CHILDWISE By RUTH LIEW
Children need to work out their relationship with their siblings.
TWO-year-old Kate is the baby of the family. Her older siblings are in primary school. She enjoys the attention they lavish on her every day. The family dotes on her and caters to all her needs.Ben, two, has a four-year-old sister. He gets into squabbles with her almost every day.To his sister, he is an intruder. He would take her things and make her angry. In turn, she would hit him or throw things at him. Both children experience being the youngest in different ways.

Kate may find that it is rewarding to be the baby of the family. She may struggle with wanting to be independent. Her siblings are always there to help her. So it is up to her parents to support her as she tries to do things on her own. Meanwhile, Ben learns quickly to cope with his daily struggles. His sister may be kind and helpful one moment, hurtful and selfish the next. He has to be ready for all situations.Ben learns to be competitive as he has to deal with his sibling. His older sister is fighting with him for parental attention. After all, she was the baby of the family not too long ago. Her younger brother has usurped her position.

Many would assume that the younger child is the vulnerable one and is not old enough or strong enough to stand up for his rights. But in some families, the baby is more outgoing and aggressive, and the older child may be more timid and cautious. The younger sibling may be the one initiating all the fights.

If you have a two-year-old as the baby of the family, you may have to deal with challenging situations and tense moments. The two-year-old is learning to control his behaviour; he may not be successful all the time. He can get frustrated easily, and may throw tantrums. The older child may not be able to understand his younger sibling’s behaviour. He may get confused easily as he does not know that the toddler is just trying to do things his way. For the two-year-old, there are times when the desire to be independent is very strong. At other times, he may feel insecure and wants to be babied. This is a natural development for the child.

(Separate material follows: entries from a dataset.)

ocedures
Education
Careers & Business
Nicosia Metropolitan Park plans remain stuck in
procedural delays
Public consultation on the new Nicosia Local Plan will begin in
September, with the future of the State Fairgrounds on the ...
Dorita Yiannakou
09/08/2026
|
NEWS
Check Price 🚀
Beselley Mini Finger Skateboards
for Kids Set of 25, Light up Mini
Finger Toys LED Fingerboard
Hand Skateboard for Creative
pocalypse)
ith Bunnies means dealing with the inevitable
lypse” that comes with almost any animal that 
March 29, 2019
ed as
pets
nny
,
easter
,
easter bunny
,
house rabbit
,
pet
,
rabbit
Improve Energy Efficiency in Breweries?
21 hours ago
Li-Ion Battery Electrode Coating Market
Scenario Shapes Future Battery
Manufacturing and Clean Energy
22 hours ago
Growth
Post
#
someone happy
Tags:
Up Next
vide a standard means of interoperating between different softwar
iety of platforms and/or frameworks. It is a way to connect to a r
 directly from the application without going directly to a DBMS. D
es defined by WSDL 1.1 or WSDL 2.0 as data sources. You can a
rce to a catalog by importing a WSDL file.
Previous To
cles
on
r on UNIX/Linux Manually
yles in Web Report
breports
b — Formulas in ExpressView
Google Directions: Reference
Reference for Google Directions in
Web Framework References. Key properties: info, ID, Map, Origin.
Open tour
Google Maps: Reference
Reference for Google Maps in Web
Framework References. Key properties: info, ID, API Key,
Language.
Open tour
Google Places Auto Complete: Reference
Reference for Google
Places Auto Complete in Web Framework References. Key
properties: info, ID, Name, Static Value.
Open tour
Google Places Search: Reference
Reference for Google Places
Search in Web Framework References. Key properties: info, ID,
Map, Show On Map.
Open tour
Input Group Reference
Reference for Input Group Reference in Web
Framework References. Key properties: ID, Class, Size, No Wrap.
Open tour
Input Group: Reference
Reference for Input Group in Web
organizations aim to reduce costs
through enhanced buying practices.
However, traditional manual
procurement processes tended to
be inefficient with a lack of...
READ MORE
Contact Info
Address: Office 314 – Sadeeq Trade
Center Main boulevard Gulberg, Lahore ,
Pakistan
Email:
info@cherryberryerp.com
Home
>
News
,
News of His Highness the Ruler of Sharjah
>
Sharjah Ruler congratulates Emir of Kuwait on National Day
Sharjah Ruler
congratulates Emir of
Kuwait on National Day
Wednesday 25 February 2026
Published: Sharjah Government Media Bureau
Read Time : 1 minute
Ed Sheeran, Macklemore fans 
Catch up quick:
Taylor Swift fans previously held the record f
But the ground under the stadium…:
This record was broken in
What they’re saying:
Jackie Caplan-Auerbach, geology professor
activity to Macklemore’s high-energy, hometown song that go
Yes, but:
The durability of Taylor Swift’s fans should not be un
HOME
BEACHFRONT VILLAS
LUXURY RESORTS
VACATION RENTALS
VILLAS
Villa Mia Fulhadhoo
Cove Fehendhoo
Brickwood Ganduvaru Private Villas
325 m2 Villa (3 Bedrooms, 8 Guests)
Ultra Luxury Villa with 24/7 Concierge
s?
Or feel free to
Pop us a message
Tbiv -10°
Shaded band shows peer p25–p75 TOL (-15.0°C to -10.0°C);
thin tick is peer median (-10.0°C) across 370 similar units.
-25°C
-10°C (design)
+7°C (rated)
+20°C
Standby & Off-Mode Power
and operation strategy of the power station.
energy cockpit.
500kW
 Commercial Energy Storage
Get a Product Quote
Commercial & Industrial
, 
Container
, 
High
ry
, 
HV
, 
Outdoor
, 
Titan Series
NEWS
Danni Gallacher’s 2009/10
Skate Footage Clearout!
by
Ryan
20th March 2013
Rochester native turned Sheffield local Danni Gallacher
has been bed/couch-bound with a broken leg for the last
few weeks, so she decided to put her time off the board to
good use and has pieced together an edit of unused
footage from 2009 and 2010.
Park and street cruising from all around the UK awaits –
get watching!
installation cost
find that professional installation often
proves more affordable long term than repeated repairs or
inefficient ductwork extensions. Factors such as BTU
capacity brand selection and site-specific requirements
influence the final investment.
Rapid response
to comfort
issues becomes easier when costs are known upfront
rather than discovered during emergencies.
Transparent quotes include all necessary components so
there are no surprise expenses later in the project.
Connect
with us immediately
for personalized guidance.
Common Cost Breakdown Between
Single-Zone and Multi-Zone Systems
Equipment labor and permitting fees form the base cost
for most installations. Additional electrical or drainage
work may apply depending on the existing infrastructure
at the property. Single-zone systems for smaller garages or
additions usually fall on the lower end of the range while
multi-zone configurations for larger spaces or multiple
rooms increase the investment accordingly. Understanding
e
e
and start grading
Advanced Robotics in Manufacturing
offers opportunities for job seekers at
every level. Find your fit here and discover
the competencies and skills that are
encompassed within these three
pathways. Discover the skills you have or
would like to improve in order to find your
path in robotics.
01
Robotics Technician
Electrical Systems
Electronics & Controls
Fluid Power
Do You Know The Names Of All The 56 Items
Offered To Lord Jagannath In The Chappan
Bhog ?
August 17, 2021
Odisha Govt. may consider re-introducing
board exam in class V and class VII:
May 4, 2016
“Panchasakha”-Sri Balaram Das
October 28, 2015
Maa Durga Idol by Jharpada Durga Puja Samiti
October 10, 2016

When he is dealing with an older sibling, his need for independence takes centre stage. In wanting to join in the older child’s play, he has to do what the older sibling wants. But following commands is just the opposite of what a two-year-old wants to do. He wants to be heard and wants to play on his own terms.Quite often, the older child misunderstands the toddler’s growing need to take control. He may interpret it as hostility. What represents a step forward for the younger child only angers the older sibling.
Parents need to understand that their children will not always play well together. Let your children settle their own fights. It will enhance their relationship.
When your toddler runs to you for help after knocking down his older brother’s play structure, you can say to him: “You have knocked down your brother’s structure. He is angry with you. You have to find a way to make him feel better.”
If you keep taking responsibility for the problems they have with each other, you become the active third party in their competition. You may end up as the referee. Then they will be fighting not just with each other, but for your attention as well.
It is easy to jump in to protect the rights of the younger child who seems more vulnerable. Yet the older child is equally in need of your protection and empathy to work out the complex feelings he has for the “baby”.
There are times when you need to be there to prevent either child from sustaining physical hurt or to help them handle aggressive feelings.
It is worth taking time to reflect on your childhood relationships with your siblings, as your feelings may influence the way you perceive your children’s sibling relationship.

A parent who is the youngest child in the family, may recall her own childhood experience in dealing with her older siblings. Meanwhile, a parent who is the eldest child in the family, may recall how her younger siblings got all the attention. So the parent may unconsciously side with the older child.
You can bring the children closer together and help them to work out their sibling relationship if you understand how it works.
You can also show them ways to make each other happy and learn to get along. Children will gain a sense of fairness when you help them change the situation for the better.